The combined producer and import price index surprisingly fell again in November. Following a 0.3 percent monthly drop in October, the headline index declined 0.6 percent, missing the market consensus by a wide margin. However, base effects saw the annual inflation rate rise from minus 1.8 percent to minus 1.5 percent.

Domestic prices also fell 0.5 percent; the yearly rate edging up from minus 0.5 percent to minus 0.4 percent. Import prices were down a steeper 0.7 percent but still eased the annual rate of decline from minus 4.4 percent to minus 3.8 percent.

Within the PPI, the main monthly falls were posted by rubber, glass and plastic products (2.0 percent) and non-durable consumer goods (1.7 percent). Import prices were driven lower mainly by petroleum which slumped 3.9 percent. As a result, total core prices also dropped a monthly 0.6 percent but this was small enough to lift the annual underlying rate from minus 1.1 percent to minus 1.0 percent.

In sum, pipeline price pressures remain very soft. Today's update lowers the Swiss RPI to minus 13 and the RPI-P to minus 8 showing overall economic activity is falling slightly short of expectations.

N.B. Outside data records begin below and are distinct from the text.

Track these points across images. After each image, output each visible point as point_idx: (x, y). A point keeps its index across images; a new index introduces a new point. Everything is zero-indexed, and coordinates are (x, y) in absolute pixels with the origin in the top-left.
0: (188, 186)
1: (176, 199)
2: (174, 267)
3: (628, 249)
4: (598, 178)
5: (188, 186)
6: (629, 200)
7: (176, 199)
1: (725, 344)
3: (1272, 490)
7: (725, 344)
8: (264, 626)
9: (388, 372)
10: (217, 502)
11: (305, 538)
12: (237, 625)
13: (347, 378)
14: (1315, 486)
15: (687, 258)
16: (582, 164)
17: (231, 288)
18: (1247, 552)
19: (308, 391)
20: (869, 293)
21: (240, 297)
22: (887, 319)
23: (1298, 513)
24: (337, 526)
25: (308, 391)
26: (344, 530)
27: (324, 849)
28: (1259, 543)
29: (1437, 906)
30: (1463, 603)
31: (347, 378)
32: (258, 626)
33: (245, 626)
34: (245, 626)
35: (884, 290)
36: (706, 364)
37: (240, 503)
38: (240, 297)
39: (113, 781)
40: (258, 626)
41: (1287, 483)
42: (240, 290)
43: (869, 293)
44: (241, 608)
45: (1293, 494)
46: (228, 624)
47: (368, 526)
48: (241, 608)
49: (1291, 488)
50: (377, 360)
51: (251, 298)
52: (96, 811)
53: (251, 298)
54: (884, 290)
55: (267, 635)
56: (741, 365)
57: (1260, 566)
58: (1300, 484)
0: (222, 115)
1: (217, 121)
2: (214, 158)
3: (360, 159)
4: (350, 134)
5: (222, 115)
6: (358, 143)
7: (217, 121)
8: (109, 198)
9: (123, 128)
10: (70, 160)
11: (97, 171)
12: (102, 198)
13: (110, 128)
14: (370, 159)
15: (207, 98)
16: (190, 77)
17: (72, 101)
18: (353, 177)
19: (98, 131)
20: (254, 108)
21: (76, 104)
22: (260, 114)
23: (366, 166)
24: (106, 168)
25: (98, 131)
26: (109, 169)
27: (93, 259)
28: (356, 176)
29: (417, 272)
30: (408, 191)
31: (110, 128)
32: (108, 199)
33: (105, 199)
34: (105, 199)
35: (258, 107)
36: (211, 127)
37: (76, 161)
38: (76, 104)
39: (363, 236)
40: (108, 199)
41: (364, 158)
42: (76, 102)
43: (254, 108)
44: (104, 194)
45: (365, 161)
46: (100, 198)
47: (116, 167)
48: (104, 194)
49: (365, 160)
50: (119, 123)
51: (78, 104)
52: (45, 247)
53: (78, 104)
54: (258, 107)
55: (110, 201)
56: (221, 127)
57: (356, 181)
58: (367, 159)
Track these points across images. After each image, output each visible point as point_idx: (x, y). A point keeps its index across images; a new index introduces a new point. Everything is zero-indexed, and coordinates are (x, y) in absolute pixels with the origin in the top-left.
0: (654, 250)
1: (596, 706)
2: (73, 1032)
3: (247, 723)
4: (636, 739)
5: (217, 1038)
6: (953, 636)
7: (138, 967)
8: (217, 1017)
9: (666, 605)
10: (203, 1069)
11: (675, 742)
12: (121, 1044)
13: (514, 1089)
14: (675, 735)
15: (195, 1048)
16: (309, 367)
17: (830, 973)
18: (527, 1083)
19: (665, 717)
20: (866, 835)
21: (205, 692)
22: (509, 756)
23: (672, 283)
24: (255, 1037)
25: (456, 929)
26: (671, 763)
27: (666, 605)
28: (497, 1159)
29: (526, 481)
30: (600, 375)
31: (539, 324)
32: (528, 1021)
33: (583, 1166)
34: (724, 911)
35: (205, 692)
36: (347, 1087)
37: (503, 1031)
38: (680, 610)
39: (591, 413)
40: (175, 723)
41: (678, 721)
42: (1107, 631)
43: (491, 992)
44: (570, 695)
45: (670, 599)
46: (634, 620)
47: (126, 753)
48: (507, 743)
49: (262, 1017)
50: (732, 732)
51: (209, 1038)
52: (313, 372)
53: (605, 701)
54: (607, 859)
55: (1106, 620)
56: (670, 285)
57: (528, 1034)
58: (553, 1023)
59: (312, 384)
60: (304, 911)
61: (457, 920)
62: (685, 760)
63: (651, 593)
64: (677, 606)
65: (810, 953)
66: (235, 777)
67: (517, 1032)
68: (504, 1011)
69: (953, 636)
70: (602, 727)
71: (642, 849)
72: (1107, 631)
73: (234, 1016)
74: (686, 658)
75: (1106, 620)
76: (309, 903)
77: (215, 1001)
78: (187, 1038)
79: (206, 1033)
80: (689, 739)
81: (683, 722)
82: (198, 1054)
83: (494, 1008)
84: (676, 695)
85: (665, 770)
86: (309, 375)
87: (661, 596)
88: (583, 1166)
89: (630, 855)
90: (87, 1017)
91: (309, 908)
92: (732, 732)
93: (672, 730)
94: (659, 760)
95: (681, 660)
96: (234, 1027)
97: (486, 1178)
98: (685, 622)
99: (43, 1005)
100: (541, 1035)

Market Consensus Before Announcement

Prices are seen up 0.2 percent on the month, reversing most of October's 0.3 percent decline.

Definition

The producer price and import price index focuses on the actual prices of products on the market (transaction price) at the time of the order. The prices of domestic products are taken at the producer or factory level, excluding value added tax and consumption taxes. For imports, prices are collected at the Swiss border, without the value added tax, taxes on consumption and tariffs. Changes in the index provide a guide to inflation from the point of view of the product's producer/manufacturer

Description

The producer price and import price index measures prices at the producer level before they are passed along to consumers. Since the producer price index measures prices of consumer goods and capital equipment, a portion of the inflation at the producer level gets passed through to the consumer price index (CPI). By tracking price pressures in the pipeline, investors can anticipate inflationary consequences in coming months. Producer and import prices are more volatile than consumer prices. While the CPI is the price index with the most impact in setting interest rates, the producer price and import price index provides significant information earlier in the production process. The producer price and import price index is considered a precursor of both consumer price inflation and profits. If the prices paid to manufacturers increase, businesses are faced with either charging higher prices or they taking a cut in profits. The ability to pass along price increases depends on the strength and competitiveness of the marketplace. The bond market rallies when the producer price and import price index decreases or posts only small increases, but bond prices fall when the index posts larger-than-expected gains. The equity market rallies with the bond market because low inflation promises low interest rates and is good for profits.